Let’s create a RevealJS presentation together!

Let’s explore the following:

  • Columns on slides
  • Scrollable slides
  • Incremental options
  • Code blocks options
  • Presenting slides
  • Preview Links
  • Slides appearance:
    • Slides sizes
    • Changing fonts
    • slide numbers
    • footers and logos
  • Publishing your slides to Quarto Pub

Sample contents for slides (in Source view)

## The Diamonds dataset

```{r}
#| label: load-library
#| lst-label: lst-loadlib
#| lst-cap: Load libraries
#| echo: true

library(tidyverse)
library(corrplot)
library(gtsummary)
```

The dataset, available through `ggplot2` package, contains the prices and other attributes of over 50,000 round cut diamonds, specifically 53,940 diamonds. It includes various details such as the price, weight, cut quality, color, clarity, and dimensions of the diamonds.

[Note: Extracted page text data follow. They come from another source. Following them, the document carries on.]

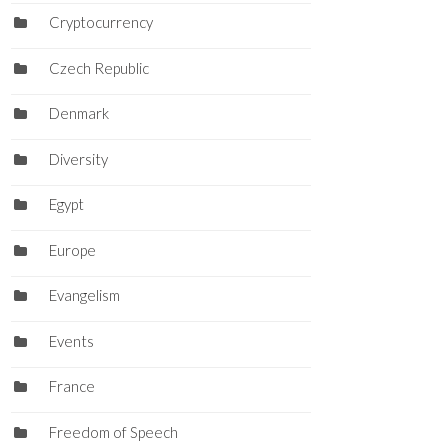
Cryptocurrency
Czech Republic
Denmark
Diversity
Egypt
Europe
Evangelism
Events
France
Freedom of Speech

Below is a table detailing the variables included in the dataset:

| **Variable** | **Description**                                                                                   |
|--------------|----------------------------------------------------------|
| price        | Price in US dollars (\$326–\$18,823)                                                              |
| carat        | Weight of the diamond (0.2–5.01)                                                                  |
| cut          | Quality of the cut (Fair, Good, Very Good, Premium, Ideal)                                        |
| color        | Diamond color, from D (best) to J (worst)                                                         |
| clarity      | A measurement of how clear the diamond is (I1 (worst), SI2, SI1, VS2, VS1, VVS2, VVS1, IF (best)) |
| x            | Length in mm (0–10.74)                                                                            |
| y            | Width in mm (0–58.9)                                                                              |
| z            | Depth in mm (0–31.8)                                                                              |
| depth        | Total depth percentage = z / mean(x, y) = 2 \* z / (x + y) (43–79)                                |
| table        | Width of top of diamond relative to widest point (43–95)                                          |

## Diamonds overview

```{r}
#| label: view-data

head(diamonds)
```

End of Session

Thank you for your active participation!